Domscheit-Berg – Eu e outros colegas que trabalhavam comigo no WikiLeaks concebemos a ideia no verão de 2010, antes ainda de sair de lá. Mas quando Julian decidiu que queria fazer do jeito dele, nós deixamos de lado o projeto. Foi quando vimos que as coisas não estavam indo no rumo certo. Hoje somos cinco que trabalham nisso em tempo integral, mais seis ou sete que nos auxiliam. O foco é desenvolver tecnologia para que dados possam ser repassados de forma segura e anônima a terceiros, como ONGs ou imprensa. Por enquanto, desenvolvemos um projeto piloto com seis ONGs, para ver se funciona bem. Já estabelecemos que vamos firmar parcerias com no máximo 100 empresas. Não queremos nos tornar muito poderosos, nem ser uma solução universal, mas criar soluções diversas para as questões de transparência. Por enquanto, não posso revelar mais sobre o projeto. O OpenLeaks será oficialmente lançado ou pelo menos anunciado em agosto. Também considero que seria necessário desenvolver um projeto específico para fazer uma ferramenta específica a países em desenvolvimento, que têm características próprias.

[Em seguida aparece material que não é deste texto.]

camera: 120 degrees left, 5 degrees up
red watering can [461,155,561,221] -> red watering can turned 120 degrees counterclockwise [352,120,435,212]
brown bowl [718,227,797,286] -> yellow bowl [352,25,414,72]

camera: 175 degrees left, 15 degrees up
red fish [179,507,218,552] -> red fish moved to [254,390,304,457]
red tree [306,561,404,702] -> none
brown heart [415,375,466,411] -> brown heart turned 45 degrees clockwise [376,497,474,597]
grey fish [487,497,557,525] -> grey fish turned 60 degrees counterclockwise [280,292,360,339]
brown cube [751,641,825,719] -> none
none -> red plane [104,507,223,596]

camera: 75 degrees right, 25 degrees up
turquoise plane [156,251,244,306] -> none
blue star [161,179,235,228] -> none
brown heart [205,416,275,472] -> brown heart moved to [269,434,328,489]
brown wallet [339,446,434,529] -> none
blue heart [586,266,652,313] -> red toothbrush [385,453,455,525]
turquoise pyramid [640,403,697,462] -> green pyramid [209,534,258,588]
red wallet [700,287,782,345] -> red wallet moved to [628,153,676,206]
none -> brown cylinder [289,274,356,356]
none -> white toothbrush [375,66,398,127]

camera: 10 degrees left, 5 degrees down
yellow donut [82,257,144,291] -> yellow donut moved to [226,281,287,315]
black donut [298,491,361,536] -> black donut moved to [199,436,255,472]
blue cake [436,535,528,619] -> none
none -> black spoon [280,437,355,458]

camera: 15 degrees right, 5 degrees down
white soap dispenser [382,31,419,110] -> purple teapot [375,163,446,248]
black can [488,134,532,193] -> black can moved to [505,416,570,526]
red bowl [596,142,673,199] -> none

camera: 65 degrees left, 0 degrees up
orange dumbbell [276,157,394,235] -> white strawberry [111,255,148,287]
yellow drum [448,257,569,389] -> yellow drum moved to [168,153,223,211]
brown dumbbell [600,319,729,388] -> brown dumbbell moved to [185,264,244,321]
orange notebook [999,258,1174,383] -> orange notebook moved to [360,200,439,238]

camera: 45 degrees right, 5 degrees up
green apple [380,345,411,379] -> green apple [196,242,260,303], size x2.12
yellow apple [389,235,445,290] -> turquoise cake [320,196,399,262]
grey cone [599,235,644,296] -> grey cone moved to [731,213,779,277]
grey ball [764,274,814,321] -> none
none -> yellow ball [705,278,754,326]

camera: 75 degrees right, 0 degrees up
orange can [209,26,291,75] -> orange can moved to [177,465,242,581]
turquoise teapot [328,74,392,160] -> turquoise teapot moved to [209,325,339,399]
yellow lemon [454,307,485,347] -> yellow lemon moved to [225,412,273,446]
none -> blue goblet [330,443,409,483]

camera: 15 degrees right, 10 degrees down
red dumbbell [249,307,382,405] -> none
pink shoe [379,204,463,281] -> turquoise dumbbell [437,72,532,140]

ZH – Qual é o futuro do WikiLeaks?
Domscheit-Berg – É uma boa pergunta. O problema deles é que eles parecem se importar somente com o dinheiro e a fama. Lançaram agora uma propaganda dizendo que após Mastercard e Visa terem parado de aceitar fazer as transações de doações das pessoas via internet, o WikiLeaks perdeu 15 milhões de euros (cerca de R$ 34 milhões). É ridículo ele dizer isso. É uma mentira. De onde ele tira esses números? Da sua cabeça? Ele diz que teve despesas legais de US$ 1 milhão. Enquanto eu estava lá, o WikiLeaks nunca teve de pagar advogados. Todos trabalhavam de graça. Os únicos que ele precisa pagar são os contratados para defendê-lo na Suécia. Mas isso não é relativo ao WikiLeaks. Ele está abusando do projeto. Inflando os números para impelir as pessoas a doar. Mas isso é como um golpe. É enganar as pessoas pelo seu dinheiro. E no fim, ele paga um advogado que só me manda cartas com ameaças vazias. É para isso que serve o dinheiro doado pelas pessoas.
ZH – Muitos consideram Assange um herói. O que pensa disso?
Domscheit-Berg – Sinto pena dessas pessoas porque vão atrás de uma ilusão. Por outro lado, tenho medo porque elas não questionam as coisas, simplesmente aceitam. Tenho falado com muitos que querem acreditar em um Assange herói e qualquer afirmação no sentido contrário é blasfêmia. Isso está se tornando uma religião, e é muito perigoso.